(Beginning of Source document)

1993 film by Jon Amiel

Sommersby is a 1993 period romantic drama film directed by Jon Amiel from a screenplay by Nicholas Meyer and Sarah Kernochan, adapted from the historical account of the 16th-century French peasant Martin Guerre. Based on the 1982 French film The Return of Martin Guerre, the film stars Richard Gere and Jodie Foster, with Bill Pullman, James Earl Jones, Clarice Taylor, Frankie Faison, and R. Lee Ermey in supporting roles. Set in the Reconstruction era, it depicts a farmer returning home from the American Civil War, with his wife beginning to suspect that he is an impostor while also falling in love with him.

Sommersby was released in the United States on February 5, 1993, by Warner Bros. The film received generally positive reviews from critics, who praised the performances and chemistry of its lead actors, as well as Danny Elfman's musical score, and was a box office success, grossing over $140 million worldwide on a budget of $30 million.

== Plot ==
Wealthy planter John "Jack" Robert Sommersby left his farm to fight as a Confederate officer in the early days of the American Civil War and is presumed dead after six years. Despite the hardship of working their farm in Vine Hill, Tennessee, his apparent widow, Laurel, is content in his absence, free from an unpleasant and abusive husband. She makes remarriage plans with one of her neighbors, Orin Meacham, who has been helping her and her young son with the farmwork.

One day, Jack seemingly returns with a change of heart. While originally hesitant, Laurel begins to warm to his now kind and loving demeanour towards herself and their son, Rob. Jack finds the local economy ruined, and his land mortgaged and exhausted. To revive the economy, he suggests Burley tobacco as a cash crop. He persuades the townsfolk to pool their resources to buy seed, offering them to share-crop on his land, and to sell them their plots at a fair price once the mortgage is cleared. Jack also offers former slaves the opportunity to purchase the land they agree to help work on, causing animosity from several white citizens.

(End of Source document)

■ Work instruction 1: Repeat, word for word, the part of the Sommersby passage from "Sommersby is a" to "love with him.".

(Beginning of Information shown)

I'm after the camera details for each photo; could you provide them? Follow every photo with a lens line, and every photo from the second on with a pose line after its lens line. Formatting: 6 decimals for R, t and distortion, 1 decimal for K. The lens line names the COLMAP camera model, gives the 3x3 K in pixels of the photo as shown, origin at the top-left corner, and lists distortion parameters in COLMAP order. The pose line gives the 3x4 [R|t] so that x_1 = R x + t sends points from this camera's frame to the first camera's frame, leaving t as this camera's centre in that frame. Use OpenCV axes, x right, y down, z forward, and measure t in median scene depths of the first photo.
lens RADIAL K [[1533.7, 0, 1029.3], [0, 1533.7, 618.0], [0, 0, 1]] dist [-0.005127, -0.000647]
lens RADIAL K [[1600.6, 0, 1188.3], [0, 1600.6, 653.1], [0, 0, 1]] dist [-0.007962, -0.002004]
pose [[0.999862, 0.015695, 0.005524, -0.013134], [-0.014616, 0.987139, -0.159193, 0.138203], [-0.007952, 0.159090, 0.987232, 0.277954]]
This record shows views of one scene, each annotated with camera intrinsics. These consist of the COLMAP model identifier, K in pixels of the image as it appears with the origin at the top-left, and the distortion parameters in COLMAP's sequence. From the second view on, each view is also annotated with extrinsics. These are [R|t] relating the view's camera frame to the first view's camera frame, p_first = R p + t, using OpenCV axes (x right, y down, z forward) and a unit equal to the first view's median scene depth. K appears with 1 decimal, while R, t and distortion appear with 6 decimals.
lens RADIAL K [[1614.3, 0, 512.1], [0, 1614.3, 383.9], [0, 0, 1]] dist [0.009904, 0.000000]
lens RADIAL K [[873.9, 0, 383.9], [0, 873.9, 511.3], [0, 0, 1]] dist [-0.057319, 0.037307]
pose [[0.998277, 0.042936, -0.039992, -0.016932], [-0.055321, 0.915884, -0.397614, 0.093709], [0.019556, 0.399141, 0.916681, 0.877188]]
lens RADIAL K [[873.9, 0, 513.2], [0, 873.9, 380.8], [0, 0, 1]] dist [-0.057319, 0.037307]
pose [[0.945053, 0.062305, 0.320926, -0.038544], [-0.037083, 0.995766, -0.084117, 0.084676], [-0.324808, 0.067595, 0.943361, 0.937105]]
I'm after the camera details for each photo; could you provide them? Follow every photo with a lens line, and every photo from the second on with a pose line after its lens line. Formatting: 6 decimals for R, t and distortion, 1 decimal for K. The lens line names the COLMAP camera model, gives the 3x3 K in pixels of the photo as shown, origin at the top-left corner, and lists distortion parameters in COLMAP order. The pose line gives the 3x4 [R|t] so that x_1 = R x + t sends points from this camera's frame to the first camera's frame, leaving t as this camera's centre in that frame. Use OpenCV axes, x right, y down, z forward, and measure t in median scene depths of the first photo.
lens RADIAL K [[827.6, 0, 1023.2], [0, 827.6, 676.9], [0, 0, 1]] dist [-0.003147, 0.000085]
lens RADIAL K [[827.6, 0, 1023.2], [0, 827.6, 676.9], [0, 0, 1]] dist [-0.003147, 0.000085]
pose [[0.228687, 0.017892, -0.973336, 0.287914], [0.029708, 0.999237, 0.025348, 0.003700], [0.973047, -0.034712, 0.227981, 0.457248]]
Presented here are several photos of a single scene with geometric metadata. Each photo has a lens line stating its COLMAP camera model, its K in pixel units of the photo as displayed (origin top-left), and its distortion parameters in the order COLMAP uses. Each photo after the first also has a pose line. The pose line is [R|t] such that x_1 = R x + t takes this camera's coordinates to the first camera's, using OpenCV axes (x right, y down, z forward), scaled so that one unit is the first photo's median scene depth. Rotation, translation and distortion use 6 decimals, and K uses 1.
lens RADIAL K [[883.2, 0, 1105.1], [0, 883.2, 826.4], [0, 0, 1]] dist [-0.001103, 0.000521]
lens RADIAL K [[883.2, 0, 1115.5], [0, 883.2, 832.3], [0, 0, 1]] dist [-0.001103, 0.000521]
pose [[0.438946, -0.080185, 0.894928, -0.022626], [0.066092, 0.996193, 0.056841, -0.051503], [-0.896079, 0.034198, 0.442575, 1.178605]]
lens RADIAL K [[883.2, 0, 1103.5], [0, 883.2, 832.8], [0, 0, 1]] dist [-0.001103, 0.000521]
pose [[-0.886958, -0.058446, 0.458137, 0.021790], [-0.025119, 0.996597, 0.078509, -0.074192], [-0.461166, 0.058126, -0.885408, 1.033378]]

(End of Information shown)

■ Work instruction 2: Please quote the rows exactly, from the first row to the line with "0.067595, 0.943361, 0.937105]]", including both.

■ Problem solution 1:
Sommersby is a 1993 period romantic drama film directed by Jon Amiel from a screenplay by Nicholas Meyer and Sarah Kernochan, adapted from the historical account of the 16th-century French peasant Martin Guerre. Based on the 1982 French film The Return of Martin Guerre, the film stars Richard Gere and Jodie Foster, with Bill Pullman, James Earl Jones, Clarice Taylor, Frankie Faison, and R. Lee Ermey in supporting roles. Set in the Reconstruction era, it depicts a farmer returning home from the American Civil War, with his wife beginning to suspect that he is an impostor while also falling in love with him.

■ Problem solution 2:
I'm after the camera details for each photo; could you provide them? Follow every photo with a lens line, and every photo from the second on with a pose line after its lens line. Formatting: 6 decimals for R, t and distortion, 1 decimal for K. The lens line names the COLMAP camera model, gives the 3x3 K in pixels of the photo as shown, origin at the top-left corner, and lists distortion parameters in COLMAP order. The pose line gives the 3x4 [R|t] so that x_1 = R x + t sends points from this camera's frame to the first camera's frame, leaving t as this camera's centre in that frame. Use OpenCV axes, x right, y down, z forward, and measure t in median scene depths of the first photo.
lens RADIAL K [[1533.7, 0, 1029.3], [0, 1533.7, 618.0], [0, 0, 1]] dist [-0.005127, -0.000647]
lens RADIAL K [[1600.6, 0, 1188.3], [0, 1600.6, 653.1], [0, 0, 1]] dist [-0.007962, -0.002004]
pose [[0.999862, 0.015695, 0.005524, -0.013134], [-0.014616, 0.987139, -0.159193, 0.138203], [-0.007952, 0.159090, 0.987232, 0.277954]]
This record shows views of one scene, each annotated with camera intrinsics. These consist of the COLMAP model identifier, K in pixels of the image as it appears with the origin at the top-left, and the distortion parameters in COLMAP's sequence. From the second view on, each view is also annotated with extrinsics. These are [R|t] relating the view's camera frame to the first view's camera frame, p_first = R p + t, using OpenCV axes (x right, y down, z forward) and a unit equal to the first view's median scene depth. K appears with 1 decimal, while R, t and distortion appear with 6 decimals.
lens RADIAL K [[1614.3, 0, 512.1], [0, 1614.3, 383.9], [0, 0, 1]] dist [0.009904, 0.000000]
lens RADIAL K [[873.9, 0, 383.9], [0, 873.9, 511.3], [0, 0, 1]] dist [-0.057319, 0.037307]
pose [[0.998277, 0.042936, -0.039992, -0.016932], [-0.055321, 0.915884, -0.397614, 0.093709], [0.019556, 0.399141, 0.916681, 0.877188]]
lens RADIAL K [[873.9, 0, 513.2], [0, 873.9, 380.8], [0, 0, 1]] dist [-0.057319, 0.037307]
pose [[0.945053, 0.062305, 0.320926, -0.038544], [-0.037083, 0.995766, -0.084117, 0.084676], [-0.324808, 0.067595, 0.943361, 0.937105]]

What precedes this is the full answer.